Il y a eu un avant et un après Tinos, ce séjour passé sur l’île de mes absents de parents, une année après le décès de ma grand-mère allemande. Je ne m’attendais certes pas à découvrir son cadavre allongé sur le lit d’hôpital deux jours après mon arrivée dans son foyer. Je m’attendais encore moins à comprendre l’absence de mes parents en me reconnaissant dans ce réflexe incompréhensible aux yeux du reste du monde, en m’identifiant dans leur égoïsme. Je m’étais imaginée arriver au moulin l’esprit belliqueux et le cœur rempli de ressentiments, j’y ai trouvé au contraire un lieu propice à la solitude et à la paix, mais à l’acceptation aussi. J’y suis retournée et j’y retournerai.

Il y a eu un avant et un après Barcelone, cette folle escapade dans la confusion des sentiments. Embarquée à la faveur d’un coup de tête un soir d’automne dans la spirale explosive de relations en train de se nouer et d’intrigues à déjouer, je ne m’attendais pas à projeter dans ce mélodrame sentimental autant d’enjeux existentiels, ma propre survie dans un groupe surtout, tout en résistant à ce besoin si naturel chez d’autres de s’imposer, affronter et en découdre, pour être vu et entendu, plutôt que de disparaître. Je n’ai pas exprimé d’attente ni clarifié aucune relation, laissant s’enliser la situation. Je n’ai pris ni le soin ni le temps pour ressentir.   Je l’ai appris et l’on ne m’y prendra plus.

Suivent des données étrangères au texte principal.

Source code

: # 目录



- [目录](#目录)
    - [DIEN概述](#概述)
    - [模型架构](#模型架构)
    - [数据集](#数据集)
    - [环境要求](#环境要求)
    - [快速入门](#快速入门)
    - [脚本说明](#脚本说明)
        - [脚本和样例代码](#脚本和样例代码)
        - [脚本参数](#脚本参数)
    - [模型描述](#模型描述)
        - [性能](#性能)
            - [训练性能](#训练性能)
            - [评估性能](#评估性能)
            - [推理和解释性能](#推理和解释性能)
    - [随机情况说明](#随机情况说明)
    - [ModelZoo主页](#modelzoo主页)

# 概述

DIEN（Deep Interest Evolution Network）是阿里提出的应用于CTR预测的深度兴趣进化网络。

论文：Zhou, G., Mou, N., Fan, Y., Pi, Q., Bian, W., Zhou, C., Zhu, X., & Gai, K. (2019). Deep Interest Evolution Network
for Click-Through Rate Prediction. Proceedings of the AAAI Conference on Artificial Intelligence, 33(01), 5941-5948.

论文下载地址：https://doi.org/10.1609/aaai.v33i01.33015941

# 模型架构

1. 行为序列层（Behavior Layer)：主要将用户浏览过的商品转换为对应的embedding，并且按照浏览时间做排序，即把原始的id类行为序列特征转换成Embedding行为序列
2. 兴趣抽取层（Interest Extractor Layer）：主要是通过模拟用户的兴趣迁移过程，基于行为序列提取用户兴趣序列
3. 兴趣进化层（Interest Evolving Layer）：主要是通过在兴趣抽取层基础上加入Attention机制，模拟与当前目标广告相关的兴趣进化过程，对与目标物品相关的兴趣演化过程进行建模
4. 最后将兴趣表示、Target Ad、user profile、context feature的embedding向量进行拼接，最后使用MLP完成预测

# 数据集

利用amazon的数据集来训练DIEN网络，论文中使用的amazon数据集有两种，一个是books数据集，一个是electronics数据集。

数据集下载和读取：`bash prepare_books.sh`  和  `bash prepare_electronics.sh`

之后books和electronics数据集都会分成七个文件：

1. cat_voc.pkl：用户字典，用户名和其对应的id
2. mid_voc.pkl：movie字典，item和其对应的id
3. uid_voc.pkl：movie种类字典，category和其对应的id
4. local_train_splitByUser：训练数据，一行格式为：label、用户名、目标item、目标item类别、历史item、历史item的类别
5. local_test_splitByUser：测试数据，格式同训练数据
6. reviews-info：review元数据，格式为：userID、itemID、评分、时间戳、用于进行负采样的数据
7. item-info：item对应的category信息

Il y a eu un avant et un après la Saint Comète. Des occasions de ressentir et puis d’exprimer, de partager mes sentiments et ressentiments, j’en ai eues, j’ai vu, j’en ai provoquées, j’ai vécu. Je ne savais pas en revanche ce que signifiait de vivre un moment de grâce jusqu’à cet instant qui aurait pu ressembler à n’importe quel instant d’une soirée tombée un jour quelconque, sauf qu’il fallait que ce soit ce soir -là, parfaitement, le dernier soir avant son départ prévu depuis des semaines et des mois déjà, je le savais, mais cela ne m’avait pas du tout concernée. A présent, je ressentais une nécessité qui faisait loi en moi et cela l’emportait sur tout le reste, je devais la revoir. Mon étoile allait s’éclipser si je ne la retenais pas avant qu’elle ne fuit dans le firmament, avant de réapparaître sous d’autres cieux, sans doute plusieurs saisons trop tard. Je ne m’attendais pas à la revoir, j’étais allée au-delà de tout espoir, et pourtant elle a accepté. Comment aurais-je pu m’attendre au moment où la force de mes émotions risquait de m’emporter à ressentir un tel apaisement à son arrivée, pareille à l’éclaircie qui balaie le ciel. Nous étions là, l’une en face de l’autre, et la vie me paraissait soudain simple et fluide comme l’expression d’un souhait formulé le plus sincèrement possible pour qu’il se réalise à cet instant précis et sans magie aucune, seulement par le sentiment précis d’être au bon moment au bon endroit, la bonne personne. Ce pur moment de grâce où elle s’apprête à prendre congé, je ne réagis plus. Elle fait une dernière fois allusion à nos sublimes délires, je ne réponds pas. Et je la serre enfin dans mes bras.